Egypt

Mubarak, Gaddafi to discuss referendum developments with Sudanese president

Khartoum–Egypt's Hosni Mubarak and Libya's Moamer Gaddafi will visit Khartoum this week for talks with Sudanese President Omar al-Bashir, ahead of a referendum on southern independence, the official SUNA news agency reported on Sunday.

During their visit on Tuesday, the visiting Arab leaders will discuss "current events in the country" and "the importance of relations" among the three neighbouring African countries, SUNA said in a short dispatch.

Southerners are set to vote in a referendum on 9 January on whether to remain united with the north or break away and form their own country.

The vote is a key plank of the 2005 Comprehensive Peace Agreement (CPA) between the mainly Muslim north and predominantly Christian south that put an end to more than two decades of civil war.

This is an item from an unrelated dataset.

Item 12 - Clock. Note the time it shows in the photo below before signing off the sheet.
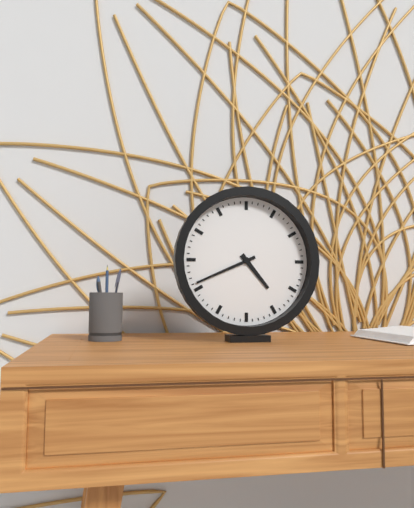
4:41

Analysts are predicting that the southerners will opt for independence, and senior officials in Khartoum are even beginning to accept the idea of the split.

Mubarak and Gaddafi held a telephone discussion about the "latest developments in Sudan," Egypt's official MENA news agency reported on Sunday.

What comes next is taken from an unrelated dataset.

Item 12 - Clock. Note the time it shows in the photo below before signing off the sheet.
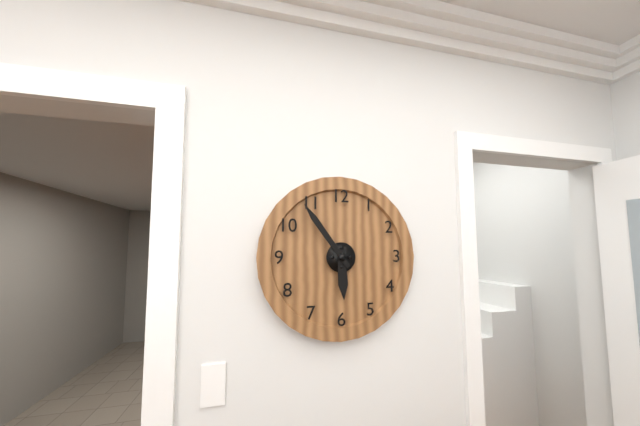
5:54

It also reported that Egyptian Foreign Minister Ahmed Abul Gheit met Sunday with Sir Derek Plumbly, head of the Assessment and Evaluation Commission that monitors implementation of the CPA.

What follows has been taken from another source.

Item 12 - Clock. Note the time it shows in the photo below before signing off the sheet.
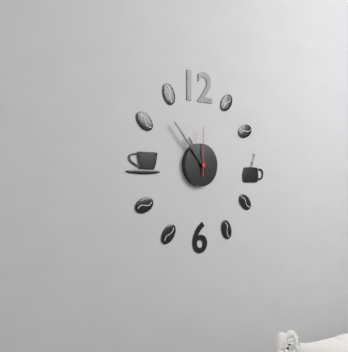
10:53
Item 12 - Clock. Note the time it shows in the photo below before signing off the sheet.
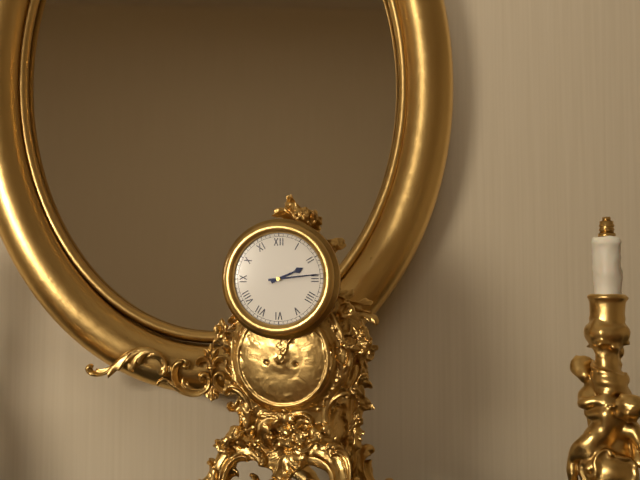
2:14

Gheit said that international and regional countries should support the two main players in Sudan, Bashir's National Congress Party in the north and the former southern rebel Sudan People's Liberation Movement in the south, MENA reported.

"The current circumstances in the country need concerted international and regional efforts to support the two ruling partners the National Congress Party (NCP) and Sudan People's Liberation Movement (SPLM)–to reach a compromise on pending issues to maintain peace and security across Sudan," MENA quoted Gheit as saying.